Saturday, November 8, 2008

"High and Low" remake in the works


Variety.com reports:

"Mike Nichols is set to direct a remake of Akira Kurosawa’s "High and Low" for Miramax Films.

Written by David Mamet and produced by Scott Rudin, the film hasn’t started casting. Martin Scorsese originally commissioned Mamet to write the screenplay back in 1999; it took two years for Rudin to pull the rights together. Scorsese likely will executive produce.

Kurosawa’s 1963 detective thriller starring Toshiro Mifune was based on the Ed McBain novel "King’s Ransom," about a businessman who is ruined when he honorably pays ransom to kidnappers who mistakenly nabbed his driver’s son."

"High and Low" is one of my favorite films of Kurosawa's and in general. I remember staggering out of the theatre after having seen this film and being unable to fully express its effect on me. How I got home that night is a blur, but I do remember writing about the film into the wee small hours that same evening. Unfortunately, my hard drive failed and I lost all of my documents. Otherwise, I'd inflict it on you.
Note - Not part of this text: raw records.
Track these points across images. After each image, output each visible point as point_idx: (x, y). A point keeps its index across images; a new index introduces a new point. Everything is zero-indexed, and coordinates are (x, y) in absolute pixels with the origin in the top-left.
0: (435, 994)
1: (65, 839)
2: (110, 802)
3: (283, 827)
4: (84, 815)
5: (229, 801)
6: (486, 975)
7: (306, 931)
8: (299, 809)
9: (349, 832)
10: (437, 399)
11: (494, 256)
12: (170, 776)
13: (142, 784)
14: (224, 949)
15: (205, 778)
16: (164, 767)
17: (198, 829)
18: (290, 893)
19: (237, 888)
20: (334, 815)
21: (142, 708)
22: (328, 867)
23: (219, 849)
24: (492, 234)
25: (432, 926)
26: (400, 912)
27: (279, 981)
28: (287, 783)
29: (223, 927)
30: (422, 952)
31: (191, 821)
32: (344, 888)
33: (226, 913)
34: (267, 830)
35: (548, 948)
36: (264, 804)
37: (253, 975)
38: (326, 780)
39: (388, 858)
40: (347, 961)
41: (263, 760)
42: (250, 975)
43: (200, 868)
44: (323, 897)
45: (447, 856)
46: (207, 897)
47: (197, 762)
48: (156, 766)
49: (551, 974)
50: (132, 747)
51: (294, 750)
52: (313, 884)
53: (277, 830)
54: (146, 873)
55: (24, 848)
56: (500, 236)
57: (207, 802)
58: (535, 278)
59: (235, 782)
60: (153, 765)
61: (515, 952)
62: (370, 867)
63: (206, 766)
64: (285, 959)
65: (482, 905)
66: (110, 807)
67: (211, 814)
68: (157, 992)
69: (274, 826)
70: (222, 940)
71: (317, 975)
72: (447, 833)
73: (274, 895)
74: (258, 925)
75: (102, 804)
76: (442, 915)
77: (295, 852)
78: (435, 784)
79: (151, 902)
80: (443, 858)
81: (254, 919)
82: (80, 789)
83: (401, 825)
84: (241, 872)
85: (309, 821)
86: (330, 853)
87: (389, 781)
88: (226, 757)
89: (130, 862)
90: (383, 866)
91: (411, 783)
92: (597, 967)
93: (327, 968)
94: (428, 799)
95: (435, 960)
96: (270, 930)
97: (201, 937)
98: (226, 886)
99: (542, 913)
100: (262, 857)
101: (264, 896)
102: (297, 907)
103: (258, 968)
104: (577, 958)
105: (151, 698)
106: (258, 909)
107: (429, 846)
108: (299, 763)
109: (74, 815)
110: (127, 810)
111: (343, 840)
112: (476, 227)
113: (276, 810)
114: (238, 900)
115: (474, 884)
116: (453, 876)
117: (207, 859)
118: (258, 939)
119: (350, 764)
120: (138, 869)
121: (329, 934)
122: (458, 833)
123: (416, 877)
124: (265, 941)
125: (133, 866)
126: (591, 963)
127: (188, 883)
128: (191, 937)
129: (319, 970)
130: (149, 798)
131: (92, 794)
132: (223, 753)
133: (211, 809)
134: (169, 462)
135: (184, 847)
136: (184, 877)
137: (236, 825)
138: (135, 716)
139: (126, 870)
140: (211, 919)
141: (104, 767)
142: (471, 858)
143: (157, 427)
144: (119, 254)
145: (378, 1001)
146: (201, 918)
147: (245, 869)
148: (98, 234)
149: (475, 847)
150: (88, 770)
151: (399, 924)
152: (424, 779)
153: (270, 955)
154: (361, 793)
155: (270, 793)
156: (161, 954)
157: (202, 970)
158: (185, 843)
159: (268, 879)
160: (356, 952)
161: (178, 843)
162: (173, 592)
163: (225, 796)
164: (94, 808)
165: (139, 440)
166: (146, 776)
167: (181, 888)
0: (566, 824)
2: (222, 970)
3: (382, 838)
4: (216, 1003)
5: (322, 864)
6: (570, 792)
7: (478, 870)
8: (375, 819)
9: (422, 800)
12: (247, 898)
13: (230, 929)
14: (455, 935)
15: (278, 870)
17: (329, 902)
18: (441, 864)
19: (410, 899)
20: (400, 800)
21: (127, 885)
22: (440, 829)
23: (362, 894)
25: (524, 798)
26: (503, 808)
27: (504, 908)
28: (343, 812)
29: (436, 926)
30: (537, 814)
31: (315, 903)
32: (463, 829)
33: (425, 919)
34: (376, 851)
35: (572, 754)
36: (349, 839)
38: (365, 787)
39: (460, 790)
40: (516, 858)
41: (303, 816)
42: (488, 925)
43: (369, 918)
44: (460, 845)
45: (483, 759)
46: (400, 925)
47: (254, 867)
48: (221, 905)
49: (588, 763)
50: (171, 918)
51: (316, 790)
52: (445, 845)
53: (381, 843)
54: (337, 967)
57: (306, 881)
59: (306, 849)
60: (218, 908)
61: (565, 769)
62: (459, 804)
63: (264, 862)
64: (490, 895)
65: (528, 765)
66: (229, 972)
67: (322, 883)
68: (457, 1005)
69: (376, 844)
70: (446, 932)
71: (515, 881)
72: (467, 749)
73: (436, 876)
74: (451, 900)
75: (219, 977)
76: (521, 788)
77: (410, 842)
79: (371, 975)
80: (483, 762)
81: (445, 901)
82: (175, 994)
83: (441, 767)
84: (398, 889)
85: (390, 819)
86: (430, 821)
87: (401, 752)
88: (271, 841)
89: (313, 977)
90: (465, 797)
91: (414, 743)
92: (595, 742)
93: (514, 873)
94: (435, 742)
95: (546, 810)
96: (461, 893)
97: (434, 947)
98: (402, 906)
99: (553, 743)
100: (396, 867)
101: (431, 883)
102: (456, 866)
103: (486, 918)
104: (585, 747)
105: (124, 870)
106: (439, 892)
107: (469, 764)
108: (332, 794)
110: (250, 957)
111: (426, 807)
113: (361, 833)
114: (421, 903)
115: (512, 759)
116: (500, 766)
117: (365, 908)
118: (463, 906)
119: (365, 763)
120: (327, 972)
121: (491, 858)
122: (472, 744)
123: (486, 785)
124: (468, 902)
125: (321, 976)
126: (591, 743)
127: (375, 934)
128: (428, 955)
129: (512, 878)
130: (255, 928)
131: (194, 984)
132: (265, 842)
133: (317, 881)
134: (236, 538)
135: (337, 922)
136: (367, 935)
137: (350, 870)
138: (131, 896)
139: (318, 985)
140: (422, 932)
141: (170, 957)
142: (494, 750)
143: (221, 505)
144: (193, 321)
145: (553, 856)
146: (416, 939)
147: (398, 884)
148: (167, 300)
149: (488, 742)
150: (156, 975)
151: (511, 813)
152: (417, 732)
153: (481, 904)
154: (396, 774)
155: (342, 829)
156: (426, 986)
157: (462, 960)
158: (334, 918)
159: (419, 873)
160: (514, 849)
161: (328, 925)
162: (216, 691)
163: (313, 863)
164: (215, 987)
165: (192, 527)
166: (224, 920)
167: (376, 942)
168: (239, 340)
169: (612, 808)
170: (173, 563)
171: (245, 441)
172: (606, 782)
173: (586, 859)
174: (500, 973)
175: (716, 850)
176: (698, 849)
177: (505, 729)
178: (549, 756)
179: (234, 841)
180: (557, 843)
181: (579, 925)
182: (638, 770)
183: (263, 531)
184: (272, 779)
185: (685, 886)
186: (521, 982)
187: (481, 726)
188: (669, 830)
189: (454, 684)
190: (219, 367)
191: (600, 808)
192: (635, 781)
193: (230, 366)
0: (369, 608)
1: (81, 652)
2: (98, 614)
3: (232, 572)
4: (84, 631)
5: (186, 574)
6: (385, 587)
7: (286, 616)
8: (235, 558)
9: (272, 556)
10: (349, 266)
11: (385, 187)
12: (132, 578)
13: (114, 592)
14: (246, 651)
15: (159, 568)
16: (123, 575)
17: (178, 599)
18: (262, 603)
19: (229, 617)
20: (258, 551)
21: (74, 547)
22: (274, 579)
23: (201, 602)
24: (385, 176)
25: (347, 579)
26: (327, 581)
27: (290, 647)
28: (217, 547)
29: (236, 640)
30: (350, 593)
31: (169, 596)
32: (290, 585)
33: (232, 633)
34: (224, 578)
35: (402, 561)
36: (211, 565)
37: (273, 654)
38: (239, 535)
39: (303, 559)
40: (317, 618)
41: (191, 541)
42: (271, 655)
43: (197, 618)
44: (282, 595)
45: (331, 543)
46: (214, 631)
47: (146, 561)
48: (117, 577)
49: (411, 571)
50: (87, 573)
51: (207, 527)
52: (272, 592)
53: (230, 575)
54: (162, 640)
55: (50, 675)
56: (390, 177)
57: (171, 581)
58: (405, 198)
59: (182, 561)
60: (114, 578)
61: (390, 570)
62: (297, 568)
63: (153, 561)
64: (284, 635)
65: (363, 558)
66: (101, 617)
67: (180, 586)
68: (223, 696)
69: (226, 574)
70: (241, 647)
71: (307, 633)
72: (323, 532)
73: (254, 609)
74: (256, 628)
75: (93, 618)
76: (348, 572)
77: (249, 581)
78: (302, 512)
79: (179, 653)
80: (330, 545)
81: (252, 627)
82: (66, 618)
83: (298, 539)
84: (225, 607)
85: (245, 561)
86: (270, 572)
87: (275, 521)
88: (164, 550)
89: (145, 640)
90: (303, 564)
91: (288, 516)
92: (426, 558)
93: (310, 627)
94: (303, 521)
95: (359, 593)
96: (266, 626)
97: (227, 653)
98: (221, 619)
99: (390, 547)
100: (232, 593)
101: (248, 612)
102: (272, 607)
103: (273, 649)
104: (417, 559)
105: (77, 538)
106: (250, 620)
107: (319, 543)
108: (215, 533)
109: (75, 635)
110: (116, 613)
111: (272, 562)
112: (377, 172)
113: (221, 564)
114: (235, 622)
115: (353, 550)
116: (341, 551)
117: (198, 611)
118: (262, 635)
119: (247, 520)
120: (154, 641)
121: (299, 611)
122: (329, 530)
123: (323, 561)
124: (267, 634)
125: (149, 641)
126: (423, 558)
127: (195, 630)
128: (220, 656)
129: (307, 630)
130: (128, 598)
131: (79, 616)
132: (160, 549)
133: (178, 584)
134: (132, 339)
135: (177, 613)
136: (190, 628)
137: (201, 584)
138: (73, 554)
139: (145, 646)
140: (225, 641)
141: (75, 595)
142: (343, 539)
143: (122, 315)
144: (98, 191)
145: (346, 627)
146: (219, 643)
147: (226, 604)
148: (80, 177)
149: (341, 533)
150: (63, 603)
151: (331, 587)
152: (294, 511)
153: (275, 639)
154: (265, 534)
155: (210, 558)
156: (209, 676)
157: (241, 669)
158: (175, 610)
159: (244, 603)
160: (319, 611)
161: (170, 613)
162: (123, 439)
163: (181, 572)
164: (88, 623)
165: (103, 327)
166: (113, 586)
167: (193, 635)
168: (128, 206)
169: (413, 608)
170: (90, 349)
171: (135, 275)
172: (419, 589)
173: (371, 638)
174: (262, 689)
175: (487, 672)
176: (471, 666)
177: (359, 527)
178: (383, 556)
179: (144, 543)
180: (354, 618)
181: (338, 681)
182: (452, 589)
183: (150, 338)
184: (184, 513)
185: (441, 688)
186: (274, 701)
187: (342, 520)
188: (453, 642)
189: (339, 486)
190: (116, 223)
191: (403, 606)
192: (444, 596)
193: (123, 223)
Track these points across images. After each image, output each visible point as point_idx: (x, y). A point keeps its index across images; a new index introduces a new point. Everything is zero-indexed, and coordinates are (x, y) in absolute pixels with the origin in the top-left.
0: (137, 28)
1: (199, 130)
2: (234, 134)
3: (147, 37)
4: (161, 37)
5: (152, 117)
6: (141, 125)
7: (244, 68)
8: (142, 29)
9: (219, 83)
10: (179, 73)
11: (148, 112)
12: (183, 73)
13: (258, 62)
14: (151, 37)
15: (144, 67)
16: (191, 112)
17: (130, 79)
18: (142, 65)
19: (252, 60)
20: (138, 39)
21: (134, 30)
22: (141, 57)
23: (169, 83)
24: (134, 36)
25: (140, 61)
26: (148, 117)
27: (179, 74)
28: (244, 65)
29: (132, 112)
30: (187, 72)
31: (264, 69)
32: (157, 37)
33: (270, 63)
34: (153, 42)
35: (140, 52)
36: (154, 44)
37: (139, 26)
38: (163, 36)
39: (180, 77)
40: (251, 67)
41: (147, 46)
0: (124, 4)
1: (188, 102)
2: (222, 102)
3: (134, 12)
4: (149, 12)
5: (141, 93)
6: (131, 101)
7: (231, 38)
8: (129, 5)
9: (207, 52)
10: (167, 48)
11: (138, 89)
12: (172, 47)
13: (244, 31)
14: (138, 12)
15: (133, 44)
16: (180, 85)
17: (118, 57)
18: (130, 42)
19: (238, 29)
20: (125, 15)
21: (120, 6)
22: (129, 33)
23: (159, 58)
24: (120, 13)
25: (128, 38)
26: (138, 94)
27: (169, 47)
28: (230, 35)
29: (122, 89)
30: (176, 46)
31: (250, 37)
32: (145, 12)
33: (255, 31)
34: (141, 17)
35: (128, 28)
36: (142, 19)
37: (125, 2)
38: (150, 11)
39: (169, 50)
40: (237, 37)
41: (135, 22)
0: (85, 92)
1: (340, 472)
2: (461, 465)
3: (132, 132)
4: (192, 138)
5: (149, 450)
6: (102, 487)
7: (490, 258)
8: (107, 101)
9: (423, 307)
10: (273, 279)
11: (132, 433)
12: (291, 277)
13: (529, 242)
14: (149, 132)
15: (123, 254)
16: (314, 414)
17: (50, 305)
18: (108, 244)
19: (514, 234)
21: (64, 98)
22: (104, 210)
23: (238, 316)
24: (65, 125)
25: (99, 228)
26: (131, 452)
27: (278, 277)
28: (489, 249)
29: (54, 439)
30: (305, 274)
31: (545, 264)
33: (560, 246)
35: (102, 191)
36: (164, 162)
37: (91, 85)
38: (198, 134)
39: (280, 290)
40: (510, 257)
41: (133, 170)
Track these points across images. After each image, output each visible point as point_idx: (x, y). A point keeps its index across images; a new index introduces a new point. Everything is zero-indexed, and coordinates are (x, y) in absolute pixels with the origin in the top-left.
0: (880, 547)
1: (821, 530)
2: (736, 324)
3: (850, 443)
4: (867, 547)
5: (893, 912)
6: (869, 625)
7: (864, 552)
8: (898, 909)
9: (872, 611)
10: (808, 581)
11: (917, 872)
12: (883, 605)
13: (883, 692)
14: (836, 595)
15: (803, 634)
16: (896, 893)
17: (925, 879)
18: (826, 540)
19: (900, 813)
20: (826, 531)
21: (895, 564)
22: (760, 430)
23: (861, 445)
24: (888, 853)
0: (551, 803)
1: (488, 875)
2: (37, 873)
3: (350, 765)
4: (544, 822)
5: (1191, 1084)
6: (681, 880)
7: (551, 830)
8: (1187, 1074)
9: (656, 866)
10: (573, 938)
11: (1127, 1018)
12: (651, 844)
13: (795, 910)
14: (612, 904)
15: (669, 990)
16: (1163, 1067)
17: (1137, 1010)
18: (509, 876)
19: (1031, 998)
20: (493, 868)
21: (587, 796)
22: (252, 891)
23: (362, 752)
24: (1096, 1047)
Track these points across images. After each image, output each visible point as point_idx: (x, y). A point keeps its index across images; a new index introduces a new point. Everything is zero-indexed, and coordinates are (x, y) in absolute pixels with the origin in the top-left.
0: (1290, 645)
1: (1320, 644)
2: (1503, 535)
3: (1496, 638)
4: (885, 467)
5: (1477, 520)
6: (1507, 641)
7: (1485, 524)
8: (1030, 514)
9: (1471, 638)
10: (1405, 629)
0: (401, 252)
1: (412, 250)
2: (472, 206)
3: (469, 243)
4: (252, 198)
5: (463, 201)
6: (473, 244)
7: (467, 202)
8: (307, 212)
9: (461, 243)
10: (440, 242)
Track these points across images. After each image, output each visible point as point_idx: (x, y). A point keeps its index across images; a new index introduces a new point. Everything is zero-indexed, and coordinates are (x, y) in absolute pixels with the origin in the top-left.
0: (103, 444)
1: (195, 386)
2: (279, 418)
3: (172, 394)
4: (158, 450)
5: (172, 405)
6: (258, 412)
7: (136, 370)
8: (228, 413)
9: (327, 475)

Toshiro Mifune's performance in it is unlike those of his other films in which he plays characters who seem to have everybody's number down (the roving, opportunist samurai in Yojimbo, the Yakuza boss in Drunken Angel, the vengeful son-in-law in The Bad Sleep Well, etc). As iconic as Mifune has become to us, even his screen presence is overshadowed in the film by the constant reiteration of class disparities in post-war Japan and the poverty of the lower classes. High and Low anticipates the investigations of wealth, poverty and commodification in post-war Japan seen in the films of Shohei Imamura, Seijun Suzuki and Nagisa Oshima. It's a cinematic masterpiece.

The people who have been assembled for this project reads like the movie industry equivalent of the Traveling Wilburys, but it doesn't neccessarily mean they can make a version better than Kurosawa's.